While Hamilton seeks to make history, another former champion looks to prove that he still has the mettle that made him a four-time Driver’s Champion as Sebastian Vettel heads into the final season of his contract with Ferrari with his future very much up in the air.
“Sebastian is a little bit of an enigma,” Brawn said. “There are times when he drives beautifully and then there are times when he looks a little exposed. But again, he’s a great driver. You don’t win that many world championships if you’re not a great driver. You might fluke one, but you don’t win several unless you’re a great driver. He’s a nice guy and he works well with the team, but he’s under a pretty incredible amount of pressure with [teammate Charles] Leclerc this year – he was last year and he will be this year. I think it will be a very interesting year with Sebastian, but still a great driver. We lose perspective sometimes in Formula One. We forget how good and great these guys are – because there’s a little twitch and suddenly [you write them off]. But it’s all relative.”
Brawn believes that the stiffest challenges to Hamilton’s title push will come from two of the sport’s best young drivers in Ferrari’s 22-year-old Leclerc and 22-year-old Max Verstappen of Red Bull. If Leclerc can continue to mature and avoid missteps like screaming over the radio at teammate Vettel for undercutting him last year in Singapore, Brawn thinks his title credentials will become evident.
“I think what he’s achieved in a short period of time in Formula One is mightily impressive,” Brawn said. “I think where he’s gaining experience is in working with a team looking at the season with an overall view. He’s very intelligent. I think, by his own admission, he said and did things that didn’t help him or the team. I think one of the great strengths of Michael – and I see it with Lewis, as well – is that the criticism is internal. Michael never externally criticized his team or the decisions it made. He could kick up a storm internally, but for me, that was a productive process. He was part of the team. It was his team. You don’t criticize something you’re a part of. I think those are lessons that Charles is learning and he’s a bright guy, so he’ll pick up on it. I think both [Leclerc and Verstappen] are very strong candidates for future world champions.”

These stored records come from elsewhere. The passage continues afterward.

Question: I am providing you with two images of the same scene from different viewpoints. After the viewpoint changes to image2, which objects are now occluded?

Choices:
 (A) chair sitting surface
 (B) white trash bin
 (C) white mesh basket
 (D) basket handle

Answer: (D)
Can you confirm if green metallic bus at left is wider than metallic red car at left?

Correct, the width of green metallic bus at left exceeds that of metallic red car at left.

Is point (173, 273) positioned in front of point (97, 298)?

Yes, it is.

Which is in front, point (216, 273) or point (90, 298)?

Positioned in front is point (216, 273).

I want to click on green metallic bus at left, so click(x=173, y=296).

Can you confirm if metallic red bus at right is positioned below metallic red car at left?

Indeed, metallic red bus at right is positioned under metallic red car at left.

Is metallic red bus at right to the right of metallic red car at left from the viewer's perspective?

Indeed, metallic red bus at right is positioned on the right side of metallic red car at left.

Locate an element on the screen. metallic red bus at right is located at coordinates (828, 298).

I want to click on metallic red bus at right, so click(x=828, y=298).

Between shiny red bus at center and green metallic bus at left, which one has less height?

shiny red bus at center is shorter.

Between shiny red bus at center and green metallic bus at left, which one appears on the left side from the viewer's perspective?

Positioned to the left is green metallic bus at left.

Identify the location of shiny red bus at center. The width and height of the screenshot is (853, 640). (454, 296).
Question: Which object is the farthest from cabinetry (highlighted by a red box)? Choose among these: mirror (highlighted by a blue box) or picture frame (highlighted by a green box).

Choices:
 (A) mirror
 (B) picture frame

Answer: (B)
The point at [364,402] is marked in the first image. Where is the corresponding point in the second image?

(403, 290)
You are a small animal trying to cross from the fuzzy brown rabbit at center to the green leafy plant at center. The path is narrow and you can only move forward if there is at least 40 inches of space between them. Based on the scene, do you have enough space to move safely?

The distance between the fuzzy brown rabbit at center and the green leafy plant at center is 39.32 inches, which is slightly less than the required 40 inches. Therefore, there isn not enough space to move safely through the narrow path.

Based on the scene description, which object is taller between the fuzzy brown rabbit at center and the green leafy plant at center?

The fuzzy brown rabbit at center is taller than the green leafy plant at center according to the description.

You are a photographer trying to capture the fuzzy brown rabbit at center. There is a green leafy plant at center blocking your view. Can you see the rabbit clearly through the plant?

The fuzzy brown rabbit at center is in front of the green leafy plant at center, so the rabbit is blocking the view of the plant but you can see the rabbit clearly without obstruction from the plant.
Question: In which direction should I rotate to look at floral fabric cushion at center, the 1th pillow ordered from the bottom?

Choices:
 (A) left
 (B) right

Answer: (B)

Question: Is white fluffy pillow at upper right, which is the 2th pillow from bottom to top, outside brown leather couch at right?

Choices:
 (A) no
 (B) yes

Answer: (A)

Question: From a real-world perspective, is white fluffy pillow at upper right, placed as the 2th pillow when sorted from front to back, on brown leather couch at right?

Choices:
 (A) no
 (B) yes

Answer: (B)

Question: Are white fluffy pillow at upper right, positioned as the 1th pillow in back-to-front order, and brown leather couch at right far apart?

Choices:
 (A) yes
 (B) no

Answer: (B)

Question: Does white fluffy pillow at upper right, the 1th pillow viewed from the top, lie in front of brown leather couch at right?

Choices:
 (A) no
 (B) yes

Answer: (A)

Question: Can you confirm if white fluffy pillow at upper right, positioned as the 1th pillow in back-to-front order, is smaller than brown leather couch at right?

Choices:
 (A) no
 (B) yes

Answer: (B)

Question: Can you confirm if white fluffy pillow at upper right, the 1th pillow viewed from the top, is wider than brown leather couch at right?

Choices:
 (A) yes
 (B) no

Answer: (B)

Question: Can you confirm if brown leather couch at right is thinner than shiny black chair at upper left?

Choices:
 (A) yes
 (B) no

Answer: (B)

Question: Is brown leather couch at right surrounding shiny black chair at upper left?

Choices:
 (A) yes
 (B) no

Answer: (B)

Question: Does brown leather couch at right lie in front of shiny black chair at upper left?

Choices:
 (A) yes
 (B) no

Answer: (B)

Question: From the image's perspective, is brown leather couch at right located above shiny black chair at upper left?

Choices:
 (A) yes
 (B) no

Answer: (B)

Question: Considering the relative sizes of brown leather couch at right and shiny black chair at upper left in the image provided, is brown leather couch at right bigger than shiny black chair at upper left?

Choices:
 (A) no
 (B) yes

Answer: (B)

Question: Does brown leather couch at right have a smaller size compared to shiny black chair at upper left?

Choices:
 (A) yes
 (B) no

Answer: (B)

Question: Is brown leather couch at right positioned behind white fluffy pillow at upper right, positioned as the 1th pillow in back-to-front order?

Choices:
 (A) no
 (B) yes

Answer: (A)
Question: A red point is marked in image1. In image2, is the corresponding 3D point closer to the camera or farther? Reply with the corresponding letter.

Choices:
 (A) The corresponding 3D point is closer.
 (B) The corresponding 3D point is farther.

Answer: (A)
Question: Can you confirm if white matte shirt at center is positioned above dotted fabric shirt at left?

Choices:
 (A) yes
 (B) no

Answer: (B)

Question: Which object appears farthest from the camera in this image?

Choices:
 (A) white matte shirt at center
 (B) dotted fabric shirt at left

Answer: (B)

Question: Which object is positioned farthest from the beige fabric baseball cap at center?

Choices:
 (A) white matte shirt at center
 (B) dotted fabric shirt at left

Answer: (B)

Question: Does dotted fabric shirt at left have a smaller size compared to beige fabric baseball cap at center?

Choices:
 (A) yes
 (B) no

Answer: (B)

No Formula One season would be complete without a visit to Montreal and the Canadian Grand Prix, a tour stop that Brawn considers among the absolute best.
“My career in Formula One started about the time the [Canadian Grand Prix] started in Montreal [in 1978] and I’ve been to a vast majority of races here over the years,” Brawn said. “It’s always a very enjoyable experience. Montreal fans and Canadian fans are very well informed and very enthusiastic. They get the sport. Some races you go to, you get the feeling that people are going to a party – and no criticism, but you come to Montreal and you feel like you’ve got real enthusiasm [for racing]. You go around the city and you see the events going on and, for me, it’s a great template for the sort of model that Formula One needs where you’ve got a great racetrack and a great destination.”
Brawn cites the Canadian Grand Prix as the type of event that turn somebody into a Formula One fan.
“I often tell friends of mine who ask me, ‘What race should I go to?’ to go to Montreal,” Brawn said. “You won’t get ripped off with hotels. You’ll have a great city to eat and go around and a track that’s only a couple of miles away from the city centre. What is there not to like?”Formula One is set to return to Montreal for the 41st time on June 14 where Hamilton could become the first seven-time winner of the Canadian Grand Prix.